Bath & Body Works Inc. (BBWI)
Interest coverage
Jan 31, 2025 | Feb 3, 2024 | Jan 31, 2024 | Jan 31, 2023 | Jan 28, 2023 | ||
---|---|---|---|---|---|---|
Earnings before interest and tax (EBIT) | US$ in thousands | 1,340,000 | 1,366,000 | 1,283,000 | 1,393,000 | 1,399,000 |
Interest expense | US$ in thousands | 312,000 | 345,000 | 345,000 | 348,000 | 348,000 |
Interest coverage | 4.29 | 3.96 | 3.72 | 4.00 | 4.02 |
January 31, 2025 calculation
Interest coverage = EBIT ÷ Interest expense
= $1,340,000K ÷ $312,000K
= 4.29
Interest coverage ratio is a key financial metric that reflects a company's ability to meet its interest obligations through its operating income. Bath & Body Works Inc.'s interest coverage ratio over the past five periods ranges from 3.72 to 4.29.

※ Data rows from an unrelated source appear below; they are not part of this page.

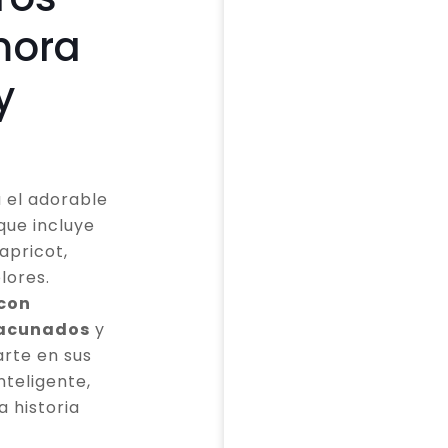
mora
y
 el adorable
que incluye
apricot,
lores.
 con
vacunados
y
rte en sus
teligente,
a historia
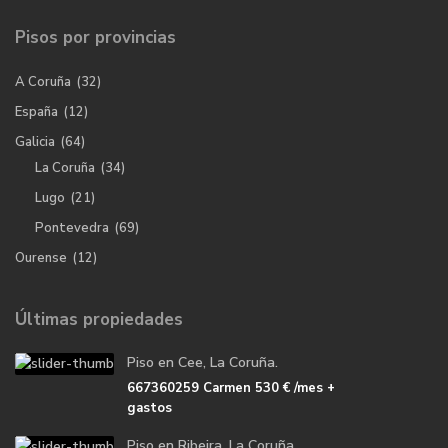
Pisos por provincias
A Coruña
(32)
España
(12)
Galicia
(64)
La Coruña
(34)
Lugo
(21)
Pontevedra
(69)
Ourense
(12)
Últimas propiedades
Piso en Cee, La Coruña.
667360259 Carmen
530 €
/mes +
gastos
Piso en Ribeira, La Coruña.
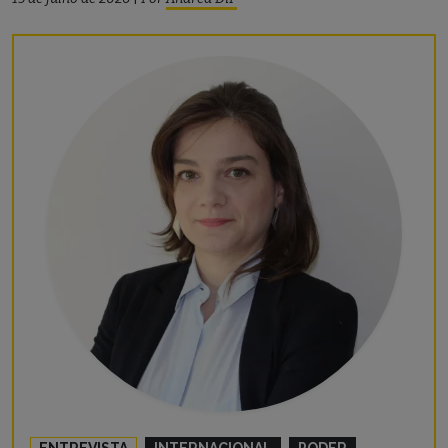
ENTREVISTA
INTERNACIONAL
PODER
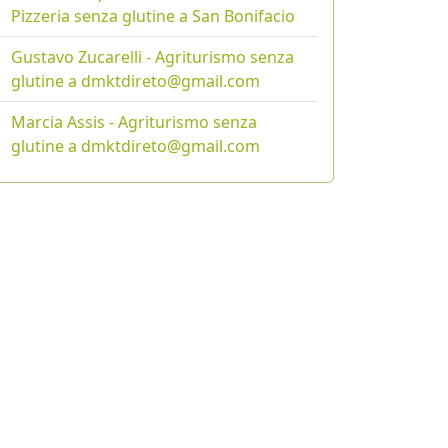
Pizzeria senza glutine a San Bonifacio
Gustavo Zucarelli - Agriturismo senza
glutine a dmktdireto@gmail.com
Marcia Assis - Agriturismo senza
glutine a dmktdireto@gmail.com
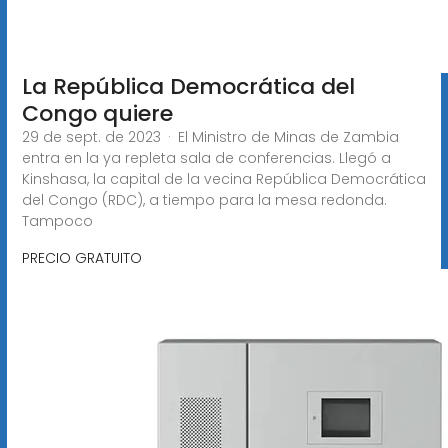
La República Democrática del
Congo quiere
29 de sept. de 2023 · El Ministro de Minas de Zambia
entra en la ya repleta sala de conferencias. Llegó a
Kinshasa, la capital de la vecina República Democrática
del Congo (RDC), a tiempo para la mesa redonda.
Tampoco
PRECIO GRATUITO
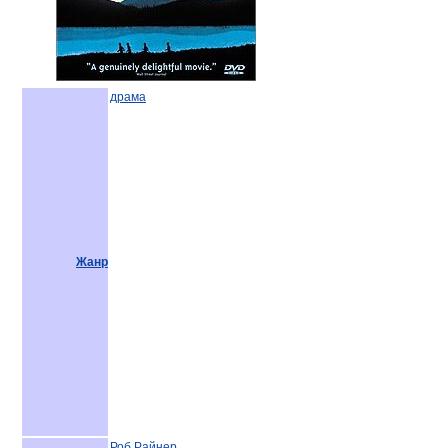
драма
Жанр
Роб Райнер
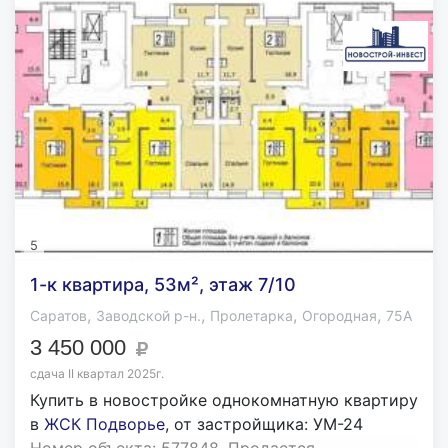
5
1-к квартира, 53м², этаж 7/10
,
,
,
,
Саратов
Заводской р-н.
Пролетарка
Огородная
75А
3 450 000
сдача II квартал 2025г.
Купить в новостройке oднокомнатную квартиру
в
ЖСК Подворье
, от застройщика: УМ-24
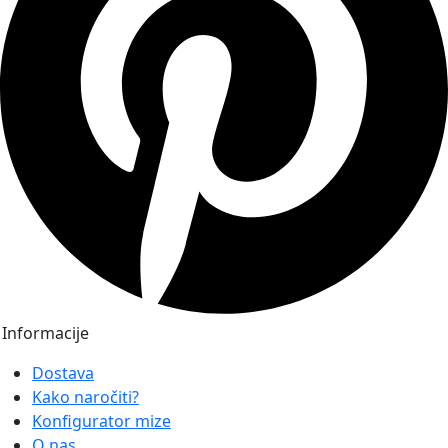
Informacije
Dostava
Kako naročiti?
Konfigurator mize
O nas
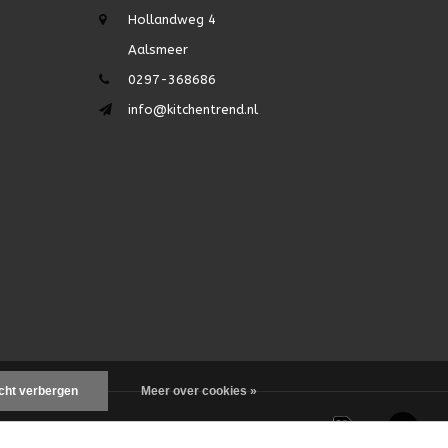
Hollandweg 4
Aalsmeer
0297-368686
info@kitchentrend.nl
icht verbergen
Meer over cookies »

The trend shows a generally consistent performance in meeting its interest expenses, with the ratio staying above 3. This indicates that Bath & Body Works Inc. has generated sufficient operating income to cover its interest payments comfortably.
It is important to note that a higher interest coverage ratio suggests a lower risk of default on debt payments, providing reassurance to investors and creditors. Bath & Body Works Inc.'s interest coverage ratios indicate a stable financial position in terms of meeting its interest obligations. However, it would be beneficial for the company to monitor the ratio closely to ensure sustained ability to service its debt in the long run.